Written request: From the passage on technology in rural development, extract verbatim the portion from "Now they have" to "in poor countries.".

Selected text:
A conservative estimate of the cost of the equipment in the Embalam
centre is 200,000 rupees ($4,500), or around 55 years' earnings for
Thillan.  Annual running costs are extra. When asked about the centre,
Thillan laughs. I don't know anything about that, she says. It has no
connection to my life. We're just sitting here in our house trying to
survive.

Scenes like these, played out around the developing world, have led to
something of a backlash against rural deployments of new information
and communications technologies, or ICTs, as they are known in the
jargon of development experts. In the 1990s, at the height of the
technology boom, rural ICTs were heralded as catalysts for leapfrog
development , information societies and a host of other digital-age
panaceas for poverty.

Now they have largely fallen out of favour: none other than Bill Gates, the
chairman of Microsoft, derides them as distractions from the real problems
of development. Do people have a clear view of what it means to live on $1
a day? he asked at a conference on the digital divide in 2000. About 99% of
the benefits of having a PC come when you've provided reasonable health and
literacy to the person who's going to sit down and use it. That is why,
even though Mr Gates made his fortune from computers, the Bill & Melinda
Gates Foundation, now the richest charity in the world, concentrates on
improving health in poor countries.

The backlash against ICTs is understandable. Set alongside the
medieval living conditions in much of the developing world, it seems
foolhardy to throw money at fancy computers and internet links. Far
better, it would appear, to spend scarce resources on combating AIDS,
say, or on better sanitation facilities. Indeed, this was the
conclusion reached by the recently concluded Copenhagen Consensus
project, which brought together a group of leading economists to
prioritise how the world's development resources should be spent (see
articles). The panel came up with 17 priorities: spending more on ICTs
was not even on the list.

Still, it may be somewhat hasty to write off rural technology
altogether.  Charles Kenny, a senior economist at the World Bank who
has studied the role of ICTs in development, says that traditional
cost-benefit calculations are in the best of cases an art, not a
science . With ICTs, he adds, the picture is further muddied by the
newness of the technologies; economists simply do not know how to
quantify the benefits of the internet.

The view from the ground

Given the paucity of data, then, and even of sound methodologies for
collecting the data, an alternative way to evaluate the role of ICTs
in development is simply to ask rural residents what they
think. Applied in rural India, in the villages served by the MSSRF,
this approach reveals a more nuanced picture than that suggested by
the sceptics, though not an entirely contradictory one.

Villagers like Arumugam and Thillan older, illiterate and lower caste
appear to have little enthusiasm for technology. Indeed, Thillan, who
lives barely a five-minute walk from the village's Knowledge Centre,
says she did not even know about its existence until two months ago
(even though the centre has been open for several years). When Thillan
and a group of eight neighbours are asked for their development
priorities a common man's version of the Copenhagen Consensus they
list sanitation, land, health, education, transport, jobs the list
goes on and on, but it does not include computers, or even
telephones. They are not so much sceptical of ICTs as oblivious; ICTs
are irrelevant to their lives. This attitude is echoed by many
villagers at the bottom of the social and economic ladder. In the
fishing community of Veerapatinam, the site of another MSSRF centre,
Thuradi, aged 45, sits on the beach sorting through his catch. I'm
illiterate, he says, when asked about the centre. I don't know how to
use a computer, and I have to fish all day.

Recorded data:

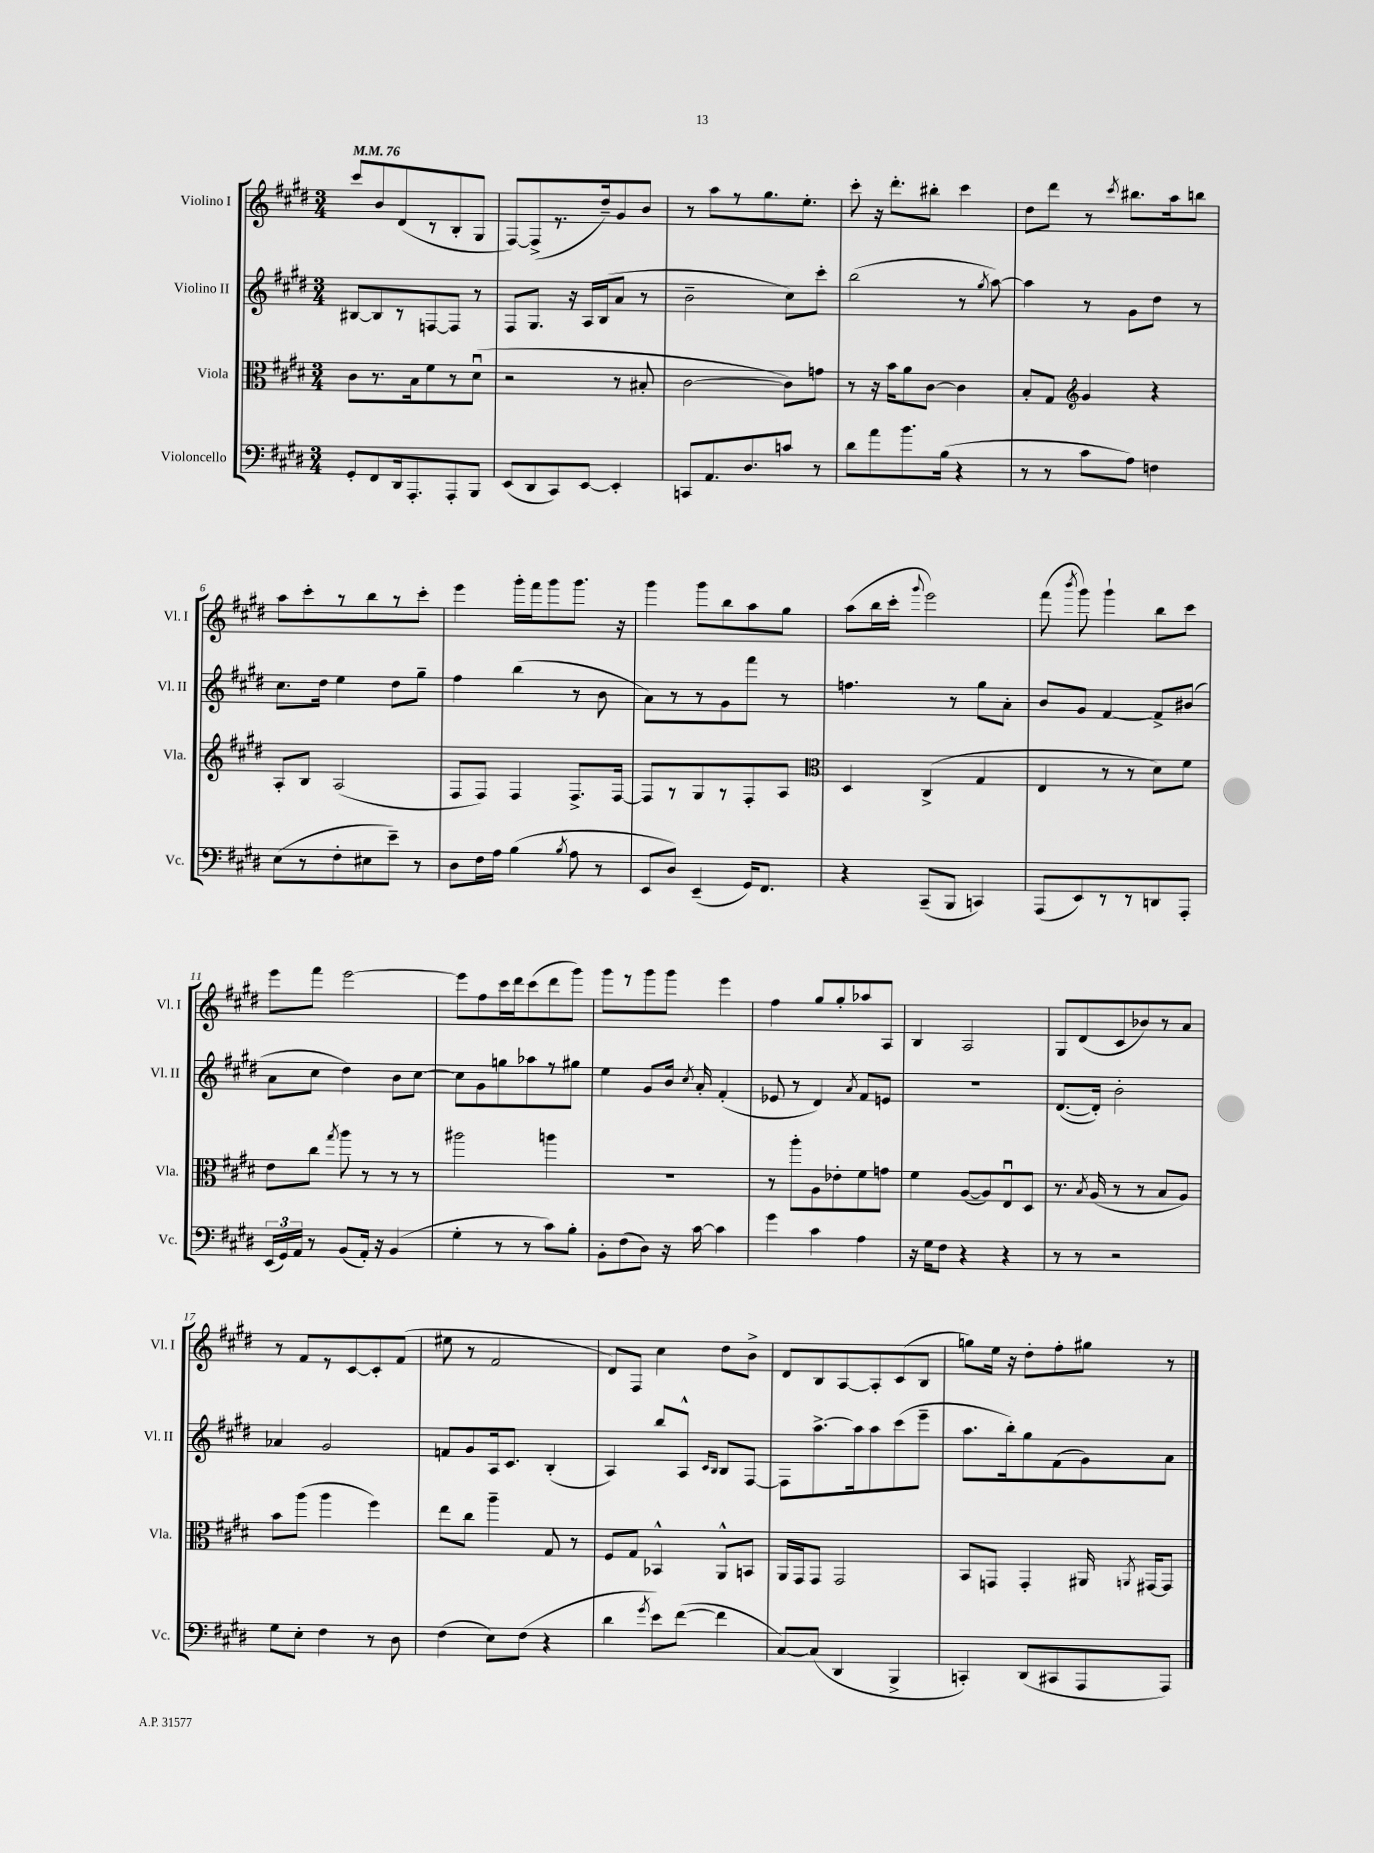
<<
\new StaffGroup <<
\new Staff = "s0" \with { instrumentName = "Violino I" shortInstrumentName = "Vl. I" } {
    \clef treble \key e \major \numericTimeSignature \time 3/4 \tempo 4 = 76
    \autoBeamOff cis'''8[ b'8 dis'8( r8 b8-. gis8] |
    fis8[~) fis8->( r8. dis''16--) gis'8 b'8] |
    r8 a''8[ r8 gis''8. e''8.]-. |
    cis'''8-. r16 dis'''8.[-. bis''8]-. cis'''4 |
    dis''8[ dis'''8] r8 \acciaccatura { cis'''8 } bis''8.[ a''16 b''8] |
    a''8[ cis'''8-. r8 b''8 r8 cis'''8]-. |
    e'''4 gis'''16[-. fis'''16 gis'''8 gis'''8.] r16 |
    gis'''4 gis'''8[ b''8 a''8 gis''8] |
    a''8[( b''16 cis'''16]-. \appoggiatura { gis'''8 } e'''2) |
    fis'''8( \acciaccatura { b'''8 } gis'''8) gis'''4-! b''8[ cis'''8] |
    e'''8[ fis'''8] e'''2~ |
    e'''8[ fis''8 cis'''16 dis'''16 cis'''8( dis'''8 gis'''8]) |
    gis'''8[ r8 gis'''8 gis'''8] e'''4 |
    fis''4 gis''8[ gis''8-. aes''8 a8] |
    b4 a2 |
    gis8[ dis'8( cis'8 bes'8) r8 a'8] |
    r8 fis'8[ r8 cis'8~ cis'8-. fis'8]( |
    eis''8 r8 fis'2 |
    dis'8[) fis8] cis''4 dis''8[ b'8]-> |
    dis'8[ b8 a8~ a8-. cis'8( b8] |
    g''8[) e''16] r16 dis''8[-. fis''8-. gis''8] r8 \bar "|." |
}
\new Staff = "s1" \with { instrumentName = "Violino II" shortInstrumentName = "Vl. II" } {
    \clef treble \key e \major \numericTimeSignature \time 3/4
    \autoBeamOff bis8[~ bis8 r8 f8~ f8] r8 |
    fis8[ gis8.] r16 a16[ b16( a'8] r8 |
    b'2-- cis''8[) cis'''8]-. |
    b''2( r8 \acciaccatura { gis''8 } a''8~) |
    a''4 r8 gis'8[ dis''8] r8 |
    cis''8.[ dis''16] e''4 dis''8[ gis''8]-- |
    fis''4 b''4( r8 b'8 |
    a'8[) r8 r8 gis'8 fis'''8] r8 |
    f''4. r8 gis''8[ a'8]-. |
    b'8[ gis'8] fis'4~ fis'8[-> bis'8]( |
    a'8[ cis''8] dis''4) b'8[ cis''8]~ |
    cis''8[ gis'8 g''8 aes''8 r8 gis''8] |
    e''4 gis'8[ b'16] \acciaccatura { cis''8 } a'16-. fis'4-.( |
    ees'8 r8 dis'4) \acciaccatura { a'8 } fis'8[ e'8] |
    R2. |
    dis'8.[~( dis'16]-.) b'2-. |
    aes'4 gis'2 |
    f'8[ gis'8 a16 cis'8.] b4-.( |
    a4) b''8[ a8]-^ \grace { cis'16[ b16] } b8[ fis8]~ |
    fis8[ a''8.~-> a''16 a''8 cis'''8( e'''8]-- |
    a''8.[ b''16-.) gis''8 fis'8( gis'8) a'8] \bar "|." |
}
\new Staff = "s2" \with { instrumentName = "Viola" shortInstrumentName = "Vla." } {
    \clef alto \key e \major \numericTimeSignature \time 3/4
    \autoBeamOff cis'8[ r8. b16 fis'8 r8 dis'8]\downbow( |
    r2 r8 bis8-. |
    cis'2~ cis'8[) g'8] |
    r8 r16 b'16[ a'8 cis'8]~ cis'4 |
    b8[-. gis8] \clef treble gis'4 r4 |
    a8[-. b8] a2( |
    fis8[ fis8]) fis4 fis8.[-> fis16]~ |
    fis8[ r8 gis8 r8 fis8-. a8] |
    \clef alto dis4 cis4->( gis4 |
    e4 r8 r8 dis'8[) fis'8] |
    e'8[ cis''8] \acciaccatura { gis''8 } a''8 r8 r8 r8 |
    ais''2 a''4 |
    R2. |
    r8 a''8[-. a8 ees'8-. fis'8 g'8] |
    fis'4 a8[~( a8) e8\downbow dis8] |
    r8. \acciaccatura { b8 } a16( r8 r8 b8[ a8]) |
    b'8[ a''8]( a''4 fis''4) |
    e''8[ cis''8] a''4-- gis8 r8 |
    fis8[ gis8] bes,4-^ a,8[-^ b,8] |
    a,16[ gis,16 gis,8] gis,2 |
    b,8[ g,8] g,4-. ais,16 \acciaccatura { a,8 } gis,16[~ gis,8] \bar "|." |
}
\new Staff = "s3" \with { instrumentName = "Violoncello" shortInstrumentName = "Vc." } {
    \clef bass \key e \major \numericTimeSignature \time 3/4
    \autoBeamOff gis,8[-. fis,8 dis,16 a,,8.-. a,,8-. b,,8] |
    e,8[( dis,8 cis,8) e,8]~ e,4-. |
    c,8[ a,8. dis8. c'8] r8 |
    dis'8[ a'8 b'8. b16]( r4 |
    r8 r8 cis'8[ a8]) f4 |
    e8[( r8 fis8-. eis8 e'8]--) r8 |
    dis8[ fis16 a16] b4( \acciaccatura { b8 } a8 r8 |
    e,8[ dis8]) e,4--( gis,16[) fis,8.] |
    r4 cis,8[--( b,,8] c,4) |
    a,,8[( e,8) r8 r8 d,8 a,,8]-. |
    \tuplet 3/2 { e,16[( gis,16) a,16] } r8 b,8[( a,16]-.) r16 b,4( |
    gis4-. r8 r8 cis'8[) b8]-. |
    b,8[-. fis8( dis8]) r16 cis'16~ cis'4 |
    gis'4 cis'4 a4 |
    r16 gis16[ fis8] r4 r4 |
    r8 r8 r2 |
    gis8[ e8]-. fis4 r8 dis8 |
    fis4( e8[) fis8]( r4 |
    dis'4 \acciaccatura { gis'8 } e'8[) fis'8]~( fis'4 |
    cis8[~) cis8]( dis,4 b,,4-> |
    c,4-.) dis,8[( cis,8 a,,8 a,,8]) \bar "|." |
}
>>
>>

Task solution:
Now they have largely fallen out of favour: none other than Bill Gates, the
chairman of Microsoft, derides them as distractions from the real problems
of development. Do people have a clear view of what it means to live on $1
a day? he asked at a conference on the digital divide in 2000. About 99% of
the benefits of having a PC come when you've provided reasonable health and
literacy to the person who's going to sit down and use it. That is why,
even though Mr Gates made his fortune from computers, the Bill & Melinda
Gates Foundation, now the richest charity in the world, concentrates on
improving health in poor countries.